Habría que hacer que las autoridades de la Generalitat Valenciana y del Partido Popular, ellos que son tan sensibles, se dieran un paseo por aquí. Con cargo al erario público, por supuesto, y una noche gratis en una casa de putas con danzarinas del vientre. Aunque sería exactamente un viaje turístico. No para visitar las pirámides mayores ni sus antecesoras -tanto o más interesantes-, ni siquiera para perderse al sur de Asuán, en donde podrían evangelizar a los nubios, o quizá sufrir un ataque fundamentalista que les iría de traca, de cara a las próximas elecciones. Tampoco les recomendaría que echaran ni siquiera un vistazo a la Esfinge: ella les fulminaría, y yo, aunque soy mala, soy bastante peor, y no les deseo sólo eso.

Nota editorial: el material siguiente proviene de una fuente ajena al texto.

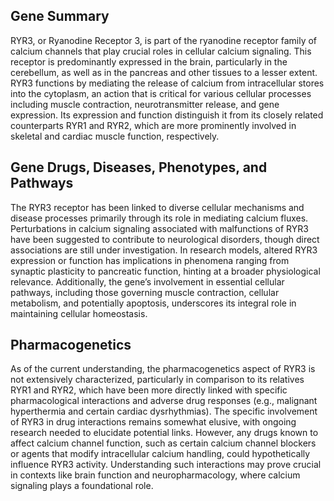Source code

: ## Gene Summary
RYR3, or Ryanodine Receptor 3, is part of the ryanodine receptor family of calcium channels that play crucial roles in cellular calcium signaling. This receptor is predominantly expressed in the brain, particularly in the cerebellum, as well as in the pancreas and other tissues to a lesser extent. RYR3 functions by mediating the release of calcium from intracellular stores into the cytoplasm, an action that is critical for various cellular processes including muscle contraction, neurotransmitter release, and gene expression. Its expression and function distinguish it from its closely related counterparts RYR1 and RYR2, which are more prominently involved in skeletal and cardiac muscle function, respectively.

## Gene Drugs, Diseases, Phenotypes, and Pathways
The RYR3 receptor has been linked to diverse cellular mechanisms and disease processes primarily through its role in mediating calcium fluxes. Perturbations in calcium signaling associated with malfunctions of RYR3 have been suggested to contribute to neurological disorders, though direct associations are still under investigation. In research models, altered RYR3 expression or function has implications in phenomena ranging from synaptic plasticity to pancreatic function, hinting at a broader physiological relevance. Additionally, the gene’s involvement in essential cellular pathways, including those governing muscle contraction, cellular metabolism, and potentially apoptosis, underscores its integral role in maintaining cellular homeostasis.

## Pharmacogenetics
As of the current understanding, the pharmacogenetics aspect of RYR3 is not extensively characterized, particularly in comparison to its relatives RYR1 and RYR2, which have been more directly linked with specific pharmacological interactions and adverse drug responses (e.g., malignant hyperthermia and certain cardiac dysrhythmias). The specific involvement of RYR3 in drug interactions remains somewhat elusive, with ongoing research needed to elucidate potential links. However, any drugs known to affect calcium channel function, such as certain calcium channel blockers or agents that modify intracellular calcium handling, could hypothetically influence RYR3 activity. Understanding such interactions may prove crucial in contexts like brain function and neuropharmacology, where calcium signaling plays a foundational role.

Quiero que pasen y vean. Los niños de El Cairo, señores del PP. Se pueden extraer de ellos lecciones muy profundas. Tomemos a Mahmud, aparenta siete años pero a lo mejor tiene nueve. Igual es de mi edad, ya saben, un viejo con aspecto infantil: es lo que pasa cuando se padece de una alimentación permanentemente acompañada -al borde del plato, como nuestras raciones de pijadas de diseño- de carencias proteínicas, minerales y vitamínicas.

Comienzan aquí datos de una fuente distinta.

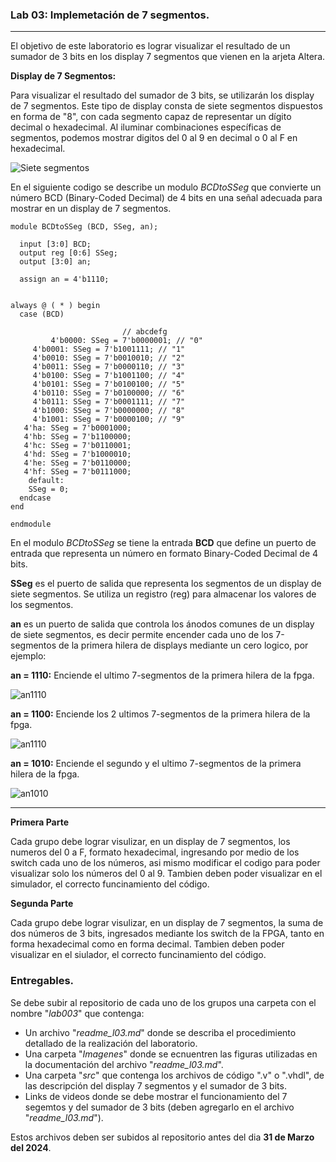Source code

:### Lab 03: Implemetación de 7 segmentos.

---

El objetivo de este laboratorio es lograr visualizar el resultado de un sumador de 3 bits en los display 7 segmentos que vienen en la arjeta Altera.

**Display de 7 Segmentos:**

Para visualizar el resultado del sumador de 3 bits, se utilizarán los display de 7 segmentos. Este tipo de display consta de siete segmentos dispuestos en forma de "8", con cada segmento capaz de representar un dígito decimal o hexadecimal. Al iluminar combinaciones específicas de segmentos, podemos mostrar digitos del 0 al 9 en decimal o 0 al F en hexadecimal.


![Siete segmentos](imagenes/7seg.jpg)


En el siguiente codigo se describe un modulo *BCDtoSSeg* que convierte un número BCD (Binary-Coded Decimal) de 4 bits en una señal adecuada para mostrar en un display de 7 segmentos.

```
module BCDtoSSeg (BCD, SSeg, an);

  input [3:0] BCD;
  output reg [0:6] SSeg;
  output [3:0] an;
  
  assign an = 4'b1110;


always @ ( * ) begin
  case (BCD)

                         // abcdefg
         4'b0000: SSeg = 7'b0000001; // "0"  
	 4'b0001: SSeg = 7'b1001111; // "1" 
	 4'b0010: SSeg = 7'b0010010; // "2" 
	 4'b0011: SSeg = 7'b0000110; // "3" 
	 4'b0100: SSeg = 7'b1001100; // "4" 
	 4'b0101: SSeg = 7'b0100100; // "5" 
	 4'b0110: SSeg = 7'b0100000; // "6" 
	 4'b0111: SSeg = 7'b0001111; // "7" 
	 4'b1000: SSeg = 7'b0000000; // "8"  
	 4'b1001: SSeg = 7'b0000100; // "9" 
   4'ha: SSeg = 7'b0001000;  
   4'hb: SSeg = 7'b1100000;
   4'hc: SSeg = 7'b0110001;
   4'hd: SSeg = 7'b1000010;
   4'he: SSeg = 7'b0110000;
   4'hf: SSeg = 7'b0111000;
    default:
    SSeg = 0;
  endcase
end

endmodule

```

En el modulo *BCDtoSSeg* se tiene la entrada **BCD** que define un puerto de entrada que representa un número en formato Binary-Coded Decimal de 4 bits.

**SSeg** es el puerto de salida que representa los segmentos de un display de siete segmentos. Se utiliza un registro (reg) para almacenar los valores de los segmentos.

**an** es un puerto de salida que controla los ánodos comunes de un display de siete segmentos, es decir permite encender cada uno de los 7-segmentos de la primera hilera de displays mediante un cero logico, por ejemplo:

**an = 1110:** Enciende el ultimo 7-segmentos de la primera hilera de la fpga.

![an1110](imagenes/an1110.png)

**an = 1100:** Enciende los 2 ultimos 7-segmentos de la primera hilera de la fpga.

![an1110](imagenes/an1100.png)

**an = 1010:** Enciende el segundo y el ultimo 7-segmentos de la primera hilera de la fpga.

![an1010](imagenes/an1010.png)


------------

**Primera Parte**

Cada grupo debe lograr visulizar, en un display de 7 segmentos, los numeros del 0 a F, formato hexadecimal, ingresando por medio de los switch cada uno de los números, asi mismo modificar el codigo para poder visualizar solo los números del 0 al 9. Tambien deben poder visualizar en el simulador, el correcto funcinamiento del código.

**Segunda Parte**

Cada grupo debe lograr visulizar, en un display de 7 segmentos, la suma de dos números de 3 bits, ingresados mediante los switch de la FPGA, tanto en forma hexadecimal como en forma decimal. Tambien deben poder visualizar en el siulador, el correcto funcinamiento del código.


### Entregables.

Se debe subir al repositorio de cada uno de los grupos una carpeta con el nombre "*lab003*" que contenga:

* Un archivo "*readme_l03.md*" donde se describa el procedimiento detallado de la realización del laboratorio.
* Una carpeta "*Imagenes*" donde se ecnuentren las figuras utilizadas en la documentación del archivo "*readme_l03.md*".
* Una carpeta "*src*" que contenga los archivos de código ".v" o ".vhdl", de las descripción del display 7 segmentos y el sumador de 3 bits.
* Links de videos donde se debe mostrar el funcionamiento del 7 segemtos y del sumador de 3 bits (deben agregarlo en el archivo "*readme_l03.md*").

Estos archivos deben ser subidos al repositorio antes del dia <strong>31 de Marzo del 2024</strong>.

Sin embargo, yo creo que Mahmud es un niño, y muy inteligente. Oh, sí. Tenían que haberle visto mientras intentaba vendernos chicles con sabor a plátano, tendrían que respetar su estilo comerciante, su rapidez al hacer las cuentas, su vivacidad infantil, su alegría al verse tratado como un chaval, sus sencillos atrevimientos, su satisfacción de profesional al colocarnos, no sin esfuerzo, su mercancía. Cuando nos marchamos, Mahmud nos siguió, pero no como los críos de la indigencia tradicional -maleducados para el turismo-, plañideros, sino como un niño feliz por habernos conocido, que quería despedirnos con el rumbo que sólo los pobres generosos saben desplegar. Esa noche, cualquiera que sea el agujero en el que pernocta, Mahmud se llevó consigo algo bueno para recordar. Nos acompañó casi hasta el microbús, besitos por aquí, besitos por allá, y tengo el perfume de su cabello, prensado por los rizos y sedoso, todavía flotando al borde de mis labios. ¡Mahmud! Que la vida sea tan buena contigo como tú lo fuiste con nosotros.

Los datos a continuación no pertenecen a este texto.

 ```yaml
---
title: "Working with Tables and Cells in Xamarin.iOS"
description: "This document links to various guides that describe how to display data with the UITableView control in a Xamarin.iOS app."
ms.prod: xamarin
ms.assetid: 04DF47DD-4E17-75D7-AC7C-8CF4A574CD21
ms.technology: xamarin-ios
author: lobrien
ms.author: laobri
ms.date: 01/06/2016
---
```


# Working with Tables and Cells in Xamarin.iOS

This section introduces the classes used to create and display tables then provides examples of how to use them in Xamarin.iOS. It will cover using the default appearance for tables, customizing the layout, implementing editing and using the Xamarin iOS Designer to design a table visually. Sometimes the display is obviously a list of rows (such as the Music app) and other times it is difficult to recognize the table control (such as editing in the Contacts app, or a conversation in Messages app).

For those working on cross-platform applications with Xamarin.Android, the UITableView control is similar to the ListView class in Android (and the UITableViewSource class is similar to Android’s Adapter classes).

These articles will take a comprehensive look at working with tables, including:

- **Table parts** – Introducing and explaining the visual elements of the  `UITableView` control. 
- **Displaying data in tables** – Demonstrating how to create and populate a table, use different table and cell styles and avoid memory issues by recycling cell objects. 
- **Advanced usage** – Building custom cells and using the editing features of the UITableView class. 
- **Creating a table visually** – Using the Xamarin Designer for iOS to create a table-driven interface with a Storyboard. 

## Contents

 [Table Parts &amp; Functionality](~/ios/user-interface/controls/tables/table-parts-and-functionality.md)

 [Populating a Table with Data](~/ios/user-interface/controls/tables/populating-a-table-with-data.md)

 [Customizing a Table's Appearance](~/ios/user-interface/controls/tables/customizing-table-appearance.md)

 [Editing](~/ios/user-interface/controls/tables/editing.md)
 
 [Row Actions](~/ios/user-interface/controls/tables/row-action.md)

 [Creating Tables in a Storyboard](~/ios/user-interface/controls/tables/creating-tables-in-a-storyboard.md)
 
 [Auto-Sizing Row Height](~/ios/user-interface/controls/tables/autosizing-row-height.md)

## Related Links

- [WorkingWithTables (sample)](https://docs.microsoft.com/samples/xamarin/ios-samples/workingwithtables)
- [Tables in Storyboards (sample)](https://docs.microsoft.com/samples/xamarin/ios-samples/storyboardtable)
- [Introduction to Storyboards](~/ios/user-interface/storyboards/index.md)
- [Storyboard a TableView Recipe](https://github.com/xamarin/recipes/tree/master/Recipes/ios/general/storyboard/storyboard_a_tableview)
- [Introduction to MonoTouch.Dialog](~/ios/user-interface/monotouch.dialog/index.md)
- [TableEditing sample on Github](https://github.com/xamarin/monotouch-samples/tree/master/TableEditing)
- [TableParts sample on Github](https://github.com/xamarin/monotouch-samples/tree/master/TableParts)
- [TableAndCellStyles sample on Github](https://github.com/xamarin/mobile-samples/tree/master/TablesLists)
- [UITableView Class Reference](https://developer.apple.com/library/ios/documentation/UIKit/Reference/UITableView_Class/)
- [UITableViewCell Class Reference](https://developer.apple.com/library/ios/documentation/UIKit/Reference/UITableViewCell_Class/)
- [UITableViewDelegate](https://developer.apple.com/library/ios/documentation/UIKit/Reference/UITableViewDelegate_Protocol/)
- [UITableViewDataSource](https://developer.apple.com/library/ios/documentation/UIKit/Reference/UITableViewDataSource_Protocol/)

Los próceres valencianos que mangonean con la asignatura Educación para la Ciudadanía tendrían que desplegar sus augustas presencias por esta ciudad tan vieja y tan sabia que es El Cairo. Podrían, por ejemplo, detenerse a contemplar a los niños que, en algunos barrios, sentados en la acera, venden pañuelos de papel, mientras hacen sus deberes. Se les puede ver entre el gentío, sonrientes, preocupados por las ventas, al mismo tiempo sin dejar de chupar el lápiz ni de afinar su punta, llenando las libretas -tiernas libretas de todas las infancias desvalidas pero obstinadas- con sus preciosos y diminutos caracteres árabes, más valiosos que nuestros bachilleratos porque aquí al necesitado todo le cuesta un esfuerzo inhumano, levantarse por la mañana y respirar, lo primero.
¿Qué sería de este pequeño, de estas criaturas, de Mahmud, de haber nacido en una comunidad autónoma española, pudiente, en un territorio bien organizado y razonablemente dotado de garantías legales? Se convertirían en genios, dirían ustedes. Pues no. Se verían obligados a asistir a un galimatías recitado en inglés y traducido por un simultáneo -hay formas muy extrañas de ganarse la vida-, al que dan el nombre de Educación para la Ciudadanía, de la que se befan y se mofan, ellos, los faraones, que ni de una cosa ni de la otra entienden, que hacen de la ignorancia y de la insolencia asignaturas siempre pendientes, y que utilizan a los alumnos de su comunidad como munición para sus batallas políticas.
Aunque cruel, crecer en la calle, al menos, no engaña. Qué canallada, sin embargo, la de los faraones valencianos.